= Mervyn Matthews =

British Sovietologist and writer

William Haydn Mervyn Matthews (July 25, 1932 – November 26, 2017) was a British expert on Soviet society, writer, and broadcaster.

He was born in Swansea and his early years are described in his 2002 memoir Mervyn's Lot. He took a degree in Russian at Manchester University, then moved to St Catherine's College, Oxford, then St Antony's College for work on his Ph.D.

Falling in love with his future wife from the Soviet Union cost him his career. He was accepted as a research fellow at Moscow University, but expelled from the Soviet Union in 1964 for "anti-Soviet propaganda and speculation". (Note: спекуляция ("speculation") is a Russian term for profiteering.
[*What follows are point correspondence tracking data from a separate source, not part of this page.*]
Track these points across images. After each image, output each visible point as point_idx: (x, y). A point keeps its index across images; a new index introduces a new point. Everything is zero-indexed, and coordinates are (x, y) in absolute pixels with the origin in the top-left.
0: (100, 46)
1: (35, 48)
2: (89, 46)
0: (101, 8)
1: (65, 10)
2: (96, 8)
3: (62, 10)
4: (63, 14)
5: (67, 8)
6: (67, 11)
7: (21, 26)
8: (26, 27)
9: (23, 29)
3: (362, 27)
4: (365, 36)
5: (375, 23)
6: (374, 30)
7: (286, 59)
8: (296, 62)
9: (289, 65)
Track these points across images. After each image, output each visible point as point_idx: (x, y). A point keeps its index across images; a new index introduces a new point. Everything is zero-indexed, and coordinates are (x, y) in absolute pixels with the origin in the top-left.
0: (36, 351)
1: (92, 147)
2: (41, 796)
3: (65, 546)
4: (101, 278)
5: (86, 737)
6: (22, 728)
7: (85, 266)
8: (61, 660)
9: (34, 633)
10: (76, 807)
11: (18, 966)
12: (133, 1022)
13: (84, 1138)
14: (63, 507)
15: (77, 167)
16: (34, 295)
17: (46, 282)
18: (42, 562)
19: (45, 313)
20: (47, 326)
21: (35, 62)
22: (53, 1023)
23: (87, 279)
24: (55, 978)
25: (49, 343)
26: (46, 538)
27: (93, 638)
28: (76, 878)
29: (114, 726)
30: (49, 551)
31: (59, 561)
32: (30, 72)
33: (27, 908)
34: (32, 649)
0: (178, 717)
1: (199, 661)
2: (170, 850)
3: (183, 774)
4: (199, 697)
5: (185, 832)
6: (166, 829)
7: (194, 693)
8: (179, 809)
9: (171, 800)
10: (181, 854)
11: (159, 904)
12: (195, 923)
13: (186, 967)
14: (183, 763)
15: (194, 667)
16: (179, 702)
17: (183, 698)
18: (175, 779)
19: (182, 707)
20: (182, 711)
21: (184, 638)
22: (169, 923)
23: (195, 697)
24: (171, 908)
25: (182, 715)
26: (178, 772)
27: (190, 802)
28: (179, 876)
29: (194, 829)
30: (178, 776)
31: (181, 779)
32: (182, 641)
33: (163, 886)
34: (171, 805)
This refers to an episode when KGB caught Matthews when he tried to sell a sweater to a friend.) St Antony's College annulled his research fellowship for political troublemaking, after which he moved to the University of Nottingham.
He eventually settled as reader in the University of Surrey's linguistic and regional studies department.

==Books==
- 1972: Class and Society in Soviet Russia
- 1978: Privilege in the Soviet Union: A Study of Elite Life-Styles Under Communism
- 1982: Education in the Soviet Union: Policies and Institutions Since Stalin
- 1986: Poverty in the Soviet Union: The Life-styles of the Underprivileged in Recent Years
- 1989: Patterns of Deprivation in the Soviet Union Under Brezhnev and Gorbachev
- 1993: The Passport Society: Controlling Movement In Russia And The USSR
- 2008: Mother Russia: A thrilling tale of crooks, corpses and Penclawdd cockles
- (ed.) Soviet government: A selection of official documents on internal policies
- (ed.)Soviet Sociology, 1964-75: A Bibliography
- (ed.)Party, State and Citizen in the Soviet Union: A Collection of Documents
- Trilogy of memoirs
  - Mervyn's Lot, "covered his troubled boyhood in war-torn Swansea of the thirties and forties"
  - Mila and Mervusya, "recounts the gripping tale of his extraordinary adventures with the KGB in Khrushchev's Russia during the Cold War"
  - Mervyn's Russia: A memoir of Russia, "his life in Pimlico with a colorful Russian wife Ludmila, following their marriage under the shadow of Lenin's statue in the Moscow Palace of Weddings in 1969; his return visits to the new, post-Soviet Russia and the many unusual Russians he met"

==Family==

Matthews is the father of Owen Matthews, a British expert on Soviet society. His wife was Lyudmila Bibikova, born in Kharkiv, Soviet Ukraine. Their relationship across the "Iron Curtain" holds a notable place in Anglo-Soviet relations in the 1960s. It was explored by Owen in Stalin’s Children and by Mervyn in Mila and Mervusya.

Bibikova's father, Boris Bibikov, was a Communist Party official and was executed in 1937.